Metropolis Ink (c) 2003

Buy Link: http://www.amazon.com/Climbing-Boy-Mark-Lichterman/dp/0958054363

 

After reading the synopsis for Mark Lichterman’s THE CLIMBING BOY, I wasn’t really sure what to expect. I felt pretty certain the story would educate me on the dreadful working conditions of young orphan children sold into apprenticeship in the 1800s, but what I didn’t know was the depth of feelings this enchanting little story would evoke in me. At just 180 pages, THE CLIMBING BOY is a short novel that is anything but short on plot.

Orphaned at the age of four, Zachariah is sold into apprenticeship to a chimney sweep for the cost of back rent owed on his late mother’s flat: a sum of one pound. Thus begins his life as a climbing boy. The life of a climbing boy is grueling and perilous, not only in the immediate dangers of being suspended by a rope harness and lifted down into zigzagging, sometimes stories-high chimneys, but also in the long term ill effects of breathing in soot and chimney dust on a daily basis. Add to that Zachariah’s master’s cruelty and you will find a boy’s life that is much more an existence than a childhood. Even so, eight-going-on-nine-year-old Zachariah maintains a positive outlook on life and a sweet disposition that makes him a favorite with many of his customers.

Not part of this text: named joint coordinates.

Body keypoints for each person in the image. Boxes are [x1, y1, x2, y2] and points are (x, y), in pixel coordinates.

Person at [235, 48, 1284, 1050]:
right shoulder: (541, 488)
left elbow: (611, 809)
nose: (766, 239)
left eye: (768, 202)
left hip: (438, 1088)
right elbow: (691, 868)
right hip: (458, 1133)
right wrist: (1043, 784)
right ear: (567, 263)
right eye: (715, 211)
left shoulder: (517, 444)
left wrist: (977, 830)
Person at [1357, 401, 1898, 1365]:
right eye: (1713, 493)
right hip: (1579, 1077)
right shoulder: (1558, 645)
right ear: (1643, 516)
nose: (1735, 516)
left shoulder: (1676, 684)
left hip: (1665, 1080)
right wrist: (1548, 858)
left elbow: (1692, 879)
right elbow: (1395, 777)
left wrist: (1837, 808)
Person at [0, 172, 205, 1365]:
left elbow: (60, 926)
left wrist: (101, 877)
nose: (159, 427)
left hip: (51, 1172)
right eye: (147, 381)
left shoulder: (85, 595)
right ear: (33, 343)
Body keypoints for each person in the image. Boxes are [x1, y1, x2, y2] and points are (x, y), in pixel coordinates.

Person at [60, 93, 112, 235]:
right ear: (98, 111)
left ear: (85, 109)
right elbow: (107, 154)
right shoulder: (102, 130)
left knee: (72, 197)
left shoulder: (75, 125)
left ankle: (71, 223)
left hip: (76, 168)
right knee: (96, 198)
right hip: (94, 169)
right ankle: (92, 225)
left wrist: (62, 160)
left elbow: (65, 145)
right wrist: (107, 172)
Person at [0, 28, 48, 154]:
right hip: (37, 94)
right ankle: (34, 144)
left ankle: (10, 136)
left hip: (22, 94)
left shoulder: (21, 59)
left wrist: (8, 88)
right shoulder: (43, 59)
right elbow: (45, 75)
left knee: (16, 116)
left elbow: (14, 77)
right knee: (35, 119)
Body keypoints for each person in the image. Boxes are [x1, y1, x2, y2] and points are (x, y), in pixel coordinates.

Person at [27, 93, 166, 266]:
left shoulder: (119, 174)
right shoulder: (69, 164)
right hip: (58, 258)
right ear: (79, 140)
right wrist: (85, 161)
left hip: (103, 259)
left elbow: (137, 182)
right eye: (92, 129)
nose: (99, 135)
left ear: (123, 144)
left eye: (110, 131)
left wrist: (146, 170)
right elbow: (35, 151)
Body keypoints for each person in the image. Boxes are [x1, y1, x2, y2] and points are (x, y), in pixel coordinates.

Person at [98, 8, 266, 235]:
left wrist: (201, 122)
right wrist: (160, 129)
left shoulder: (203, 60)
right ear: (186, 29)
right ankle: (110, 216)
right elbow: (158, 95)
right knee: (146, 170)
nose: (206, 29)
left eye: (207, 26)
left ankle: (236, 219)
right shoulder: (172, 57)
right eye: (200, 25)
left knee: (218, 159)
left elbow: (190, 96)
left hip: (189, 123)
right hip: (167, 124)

Set in London, England in 1843, the bulk of the story takes place in the span of just one day — December 24, the day before Christmas. The tale begins with Zachariah awakening from a beautiful dream of his deceased mother’s love to enter into the reality of his now bleak and loveless existence. Throughout the day, the reader follows Zachariah and his master, Johnson, as they go about their work. Turning the pages, the reader feels a full spectrum of emotions (the terror of being suspended in a chimney that sways precariously in the wind, the heartbreak of a child being denied a gift he really wanted, and the joy of a stranger’s kindness to name but a few) as the story builds to a delightful, fairy tale ending.

I found myself drawn deeper and deeper into the life and heart of this wonderful character until he truly felt like someone I knew and loved. The cruel Johnson is equally well drawn, and though I hated him at times, I couldn’t help but feel sorry for him in the end. That’s how talented a storyteller Mark Lichterman is. His poignant fictional details blend with the hard truths of what, sadly, was reality for many children of that era, to create a beautiful story that, while being educational, is also sweeping and unforgettable. I highly recommend this heartwarming tale to anyone who enjoys seeing the good guy win. I know I certainly did.